Several important lessons arise from the recent decision in Murtagh v Corporation of the Roman Catholic Diocese of Toowoomba [2023] FCAFC 172 in which a Catholic school employer in Queensland, Australia was held liable to back-pay to two teachers whose employment ended prior to the approval of an enterprise agreement:
Toowoomba Catholic Education (TCE) operates several schools across Queensland which were subject to separate enterprise agreements set to expire on 30 June 2019. New EA’s were approved by the Fair Work Commission and came into effect in December 2020 providing for salary increases for teaching staff. The two teachers who brought the legal proceedings against TCE had resigned in December 2019, a year before the new EA’s were approved.
The two teachers alleged TCE had failed to back-pay the salary increase contained in the new EAs for the period between 1 July 2019 (when the new EAs were intended to take effect) and their respective resignation dates in December 2019. At an initial trial, the application by the two teachers was dismissed, and the matter was then appealed to the Federal Court.

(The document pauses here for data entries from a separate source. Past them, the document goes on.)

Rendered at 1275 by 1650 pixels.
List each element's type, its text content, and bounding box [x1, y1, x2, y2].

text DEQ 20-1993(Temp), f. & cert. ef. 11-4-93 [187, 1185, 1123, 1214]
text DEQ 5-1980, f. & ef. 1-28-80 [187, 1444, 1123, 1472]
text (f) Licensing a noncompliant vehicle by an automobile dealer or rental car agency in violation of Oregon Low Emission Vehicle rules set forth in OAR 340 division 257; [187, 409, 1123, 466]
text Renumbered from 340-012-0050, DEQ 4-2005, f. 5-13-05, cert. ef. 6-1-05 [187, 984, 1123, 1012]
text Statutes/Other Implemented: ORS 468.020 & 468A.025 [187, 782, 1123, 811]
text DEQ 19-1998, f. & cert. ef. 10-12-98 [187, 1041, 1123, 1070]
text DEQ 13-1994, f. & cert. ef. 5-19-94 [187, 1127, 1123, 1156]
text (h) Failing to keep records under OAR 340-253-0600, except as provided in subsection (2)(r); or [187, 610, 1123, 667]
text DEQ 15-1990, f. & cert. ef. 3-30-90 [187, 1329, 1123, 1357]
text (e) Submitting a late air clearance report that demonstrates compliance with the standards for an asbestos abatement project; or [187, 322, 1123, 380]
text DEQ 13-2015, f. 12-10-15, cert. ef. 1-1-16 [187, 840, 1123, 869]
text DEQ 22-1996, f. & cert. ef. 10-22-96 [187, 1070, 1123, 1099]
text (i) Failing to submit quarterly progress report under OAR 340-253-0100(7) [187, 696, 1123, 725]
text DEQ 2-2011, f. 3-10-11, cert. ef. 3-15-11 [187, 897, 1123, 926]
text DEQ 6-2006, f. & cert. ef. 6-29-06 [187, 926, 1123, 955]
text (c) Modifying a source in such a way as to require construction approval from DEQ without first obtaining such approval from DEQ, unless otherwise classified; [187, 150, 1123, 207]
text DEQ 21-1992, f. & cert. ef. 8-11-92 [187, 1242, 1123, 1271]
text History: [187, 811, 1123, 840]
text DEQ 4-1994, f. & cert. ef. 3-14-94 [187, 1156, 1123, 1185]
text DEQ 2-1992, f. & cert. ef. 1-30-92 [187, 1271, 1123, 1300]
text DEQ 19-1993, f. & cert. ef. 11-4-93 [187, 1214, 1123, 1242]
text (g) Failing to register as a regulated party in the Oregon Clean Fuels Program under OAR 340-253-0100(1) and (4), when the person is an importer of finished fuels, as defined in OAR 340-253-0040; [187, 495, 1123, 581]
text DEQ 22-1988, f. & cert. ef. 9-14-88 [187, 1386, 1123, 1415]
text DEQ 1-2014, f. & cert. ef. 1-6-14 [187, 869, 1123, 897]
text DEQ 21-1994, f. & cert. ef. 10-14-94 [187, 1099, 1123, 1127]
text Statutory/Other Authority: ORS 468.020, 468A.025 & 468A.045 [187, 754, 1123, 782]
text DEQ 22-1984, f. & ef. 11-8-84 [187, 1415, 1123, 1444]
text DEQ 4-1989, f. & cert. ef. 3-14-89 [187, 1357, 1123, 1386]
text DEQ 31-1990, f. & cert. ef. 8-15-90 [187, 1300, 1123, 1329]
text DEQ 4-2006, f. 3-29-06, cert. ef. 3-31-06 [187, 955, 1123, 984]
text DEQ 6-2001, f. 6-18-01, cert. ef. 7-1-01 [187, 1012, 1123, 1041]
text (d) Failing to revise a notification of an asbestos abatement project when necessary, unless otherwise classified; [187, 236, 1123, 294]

The Full Court of the Federal Court allowed the appeal in favour of the two teachers, finding that the new EAs conferred an entitlement to retrospective backpay. TCE was ordered to pay the salary increases the teachers were entitled to for the period between 1 July 2019 and their resignations in December 2019.
What might have assisted the employer in this case would have been a carefully drafted pay increase or backpay clause in the proposed enterprise agreement. Such clauses should be drafted to ensure that employers are not required to pay former employees retrospectively if employment ends prior to the approval of an enterprise agreement.